Sen. Chuck Grassley (R-Iowa) announced that he supports filling the Supreme Court seat left open with the death of Justice Ruth Bader Ginsburg before the 2020 election.
Grassley, who sits on the Senate Judiciary Committee said in a statement on Monday, “In 2016, with an open seat on the U.S. Supreme Court and a window into the type of justice he’d nominate, the American people elected Donald Trump president of the United States.”
He added, “In 2018, having witnessed President Trump appoint two justices to the Court, as well as the ugly tactics deployed by Senate Democrats during the confirmation process, the American people reaffirmed their support for the President by expanding the Republican majority in the Senate, the body tasked with evaluating the President’s nominees to the court.”
Grassley continued, “Over the years, and as recently as July, I’ve consistently said that taking up and evaluating a nominee in 2020 would be a decision for the current chairman of the Judiciary Committee and the Senate Majority Leader. Both have confirmed their intentions to move forward, so that’s what will happen. […] In this case the people have spoken, putting power to appoint and confirm a nominee to the Supreme Court in one party.”
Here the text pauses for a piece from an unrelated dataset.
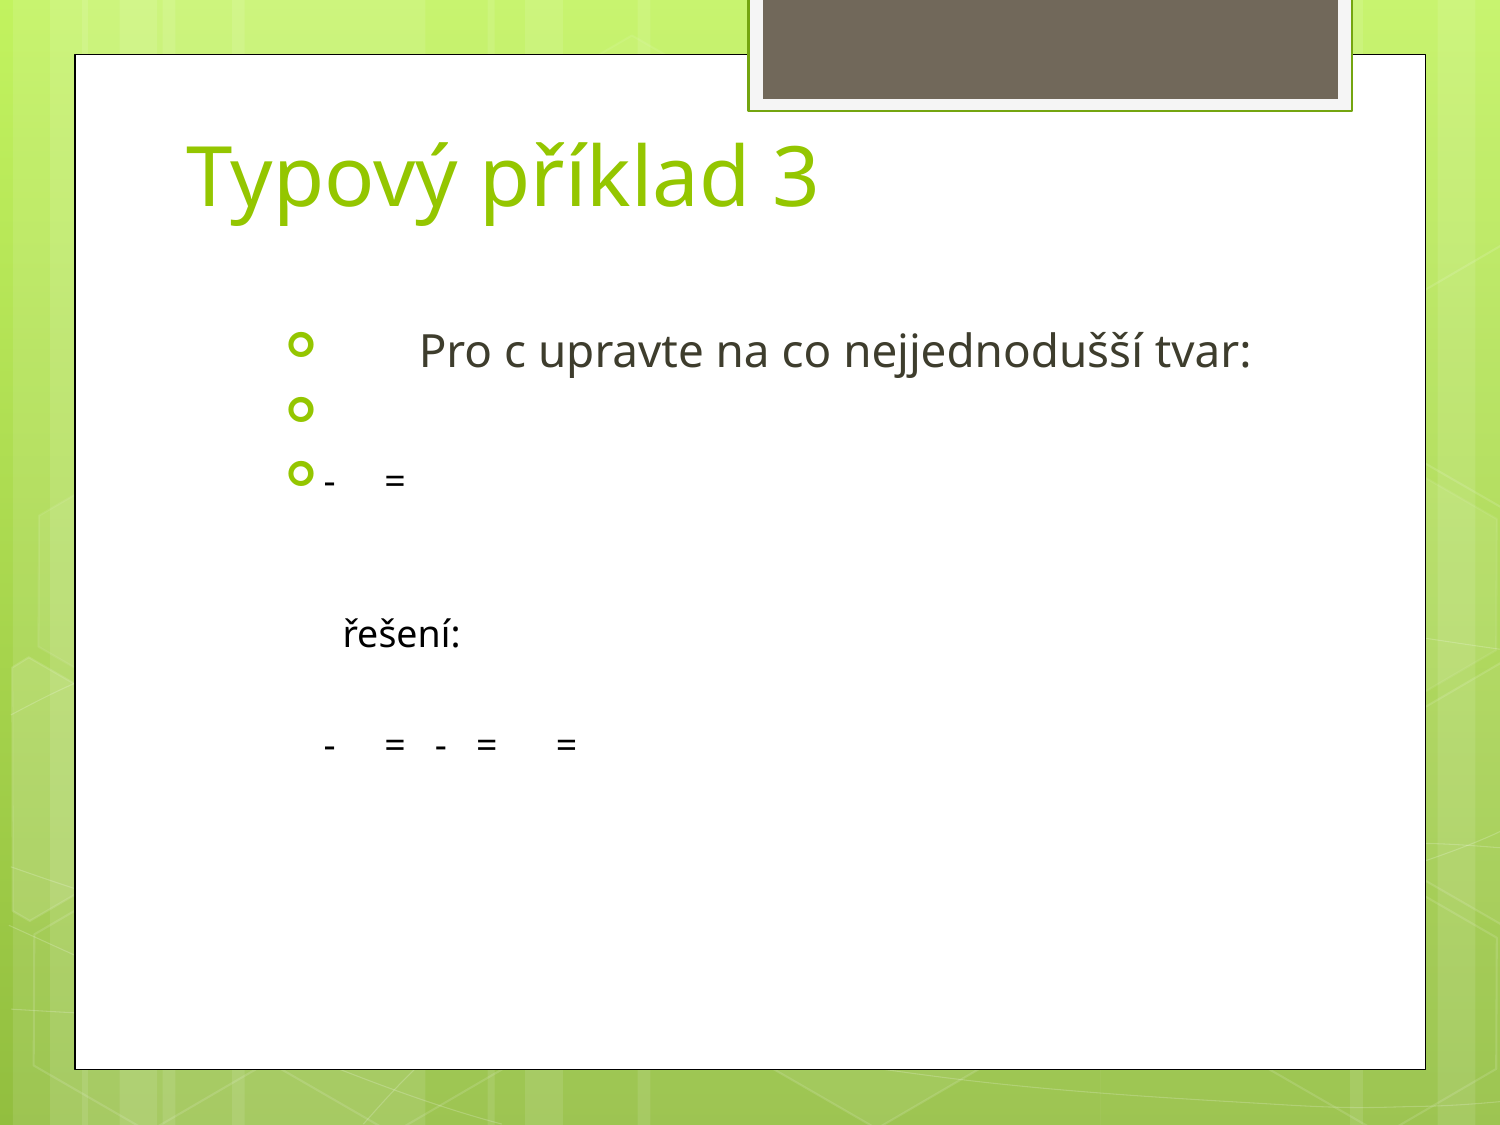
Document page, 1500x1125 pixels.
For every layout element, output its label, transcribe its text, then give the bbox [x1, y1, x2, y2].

“While there was ambiguity about the American people’s will for the direction of the Supreme Court in 2016 under a divided government, there is no such ambiguity in 2020.”
But Democrats have spent the past few days resurfacing clips from 2016 in which Republicans defended blocking Merrick Garland, the judge that President Barack Obama nominated to the Supreme Court in 2016.
In April of 2016, Grassley said, “The American people should be afforded the opportunity to weigh in on this very important matter.”
He continued at the time, “Our side, meaning the Republican side, believes very strongly that the people deserve to be heard and they should be allowed to decide through their vote for the next president, the type of person that should be on the Supreme Court.”
See his past remarks below:
— Senate Democrats (@SenateDems) September 22, 2020
Grassley is not the only Republican Senator who defended keeping a court vacancy through the 2016 election but is now pushing to fill the vacancy less than two months before the 2020 presidential election.
Sen. Lindsey Graham (R-S.C.) also defended that decision, but when accused of hypocrisy, Graham quipped, “Being lectured by Democrats about how to handle judicial nominations is like an arsonist advising the Fire Department.”